Tips on handling Large Data on Salesforce
This section lists best practices for achieving good performance in deployments with large data volumes.
The main approaches to performance tuning in large Salesforce deployments rely on reducing the number of records that the system must process. If the number of retrieved records is sufficiently small, the platform might use standard database constructs like indexes or de-normalization to speed up the retrieval of data.
Approaches for reducing the number of records include:
- Reducing scope by writing queries that are narrow or selective.
For example, if the Account object contains accounts distributed evenly across all states, then a report that summarizes accounts by cities in a single state is much broader—and takes longer to execute—than a report that summarizes accounts by a single city in a single state.
- Reducing the amount of data kept active
For example, if your volume of data is increasing, performance can degrade as time goes by. A policy of archiving or discarding data at the same rate at which it comes into the system can prevent this effect.
The customer needed to aggregate monthly and yearly metrics using standard reports. The customer’s monthly and yearly details were stored in custom objects with four million and nine million records, respectively. The reports were aggregating across millions of records across the two objects, and performance was less than optimal.
The solution was to create an aggregation custom object that summarized the monthly and yearly values into the required format for the required reports. The reports were then executed from the aggregated custom object. The summarization object was populated using batch Apex.
Custom Search Functionality
The customer needed to search in large data volumes across multiple objects using specific values and wildcards. The customer created a custom Visualforce page that would allow the user to enter 1–20 different fields, and then search using SOQL on those combinations of fields.
Search optimization became difficult because:
- When many values were entered, the WHERE clause was large and difficult to tune. When wildcards were introduced, the queries took longer.
- Querying across multiple objects was sometimes required to satisfy the overall search query. This practice resulted in multiple queries occurring, which extended the search.

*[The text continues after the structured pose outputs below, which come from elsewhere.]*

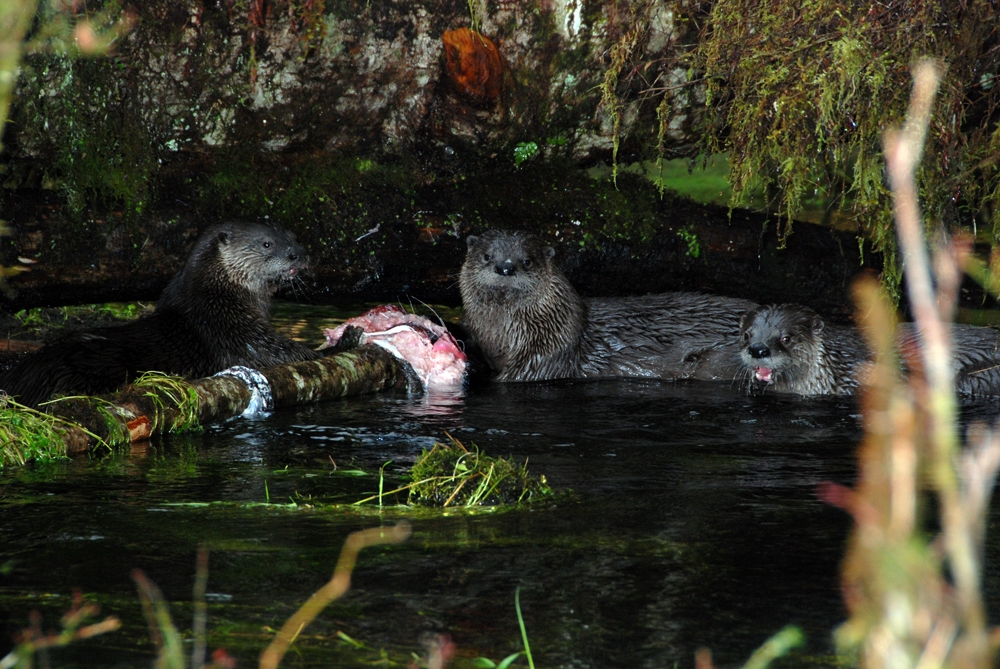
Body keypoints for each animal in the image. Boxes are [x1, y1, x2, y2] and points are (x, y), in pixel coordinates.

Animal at [0, 222, 320, 404]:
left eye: (294, 237)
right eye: (267, 243)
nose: (300, 254)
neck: (218, 294)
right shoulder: (230, 327)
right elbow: (271, 352)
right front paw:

- SOQL is not always appropriate for all query types.
The solutions were to:
- Use only essential search fields to reduce the number of fields that could be searched. Restricting the number of simultaneous fields that could be used during a single search to the common use cases allowed Salesforce to tune with indexes.
- De-normalize the data from the multiple objects into a single custom object to avoid having to make multiple querying calls.
- Dynamically determine the use of SOQL or SOSL to perform the search based on both the number of fields searched and the types of values entered. For example, very specific values (i.e., no wild cards) used SOQL to query, which allowed indexes to enhance performance.
Tip: Searches that contain a leading wildcard are better performed by SOSL than SOQL.
Indexing with Nulls
The customer needed to allow nulls in a field and be able to query against them. Because single-column indexes for picklists and foreign key fields exclude rows in which the index column is equal to null, an index could not have been used for the null queries.
The best practice would have been to not use null values initially. If you find yourself in a similar situation, use some other string, such as N/A, in place of NULL. If you cannot do that, possibly because records already exist in the object with null values, create a formula field that displays text for nulls, and then index that formula field.
For example, assume the Status field is indexed and contains nulls.
Issuing a SOQL query similar to the following prevents the index from being used.
WHERE Status__c = ”
Instead, you can create a formula called Status_Value.
Status_Value__c = IF(ISBLANK(Status__c), “blank”, Status__c)
This formula field can be indexed and used when you query for a null value.
WHERE Status_Value__c = ‘blank’
This concept can be extended to encompass multiple fields.
WHERE Status_Value__c = ” OR Email = ”
Thanks for reading this blog post on dealing with Large Data on Salesforce.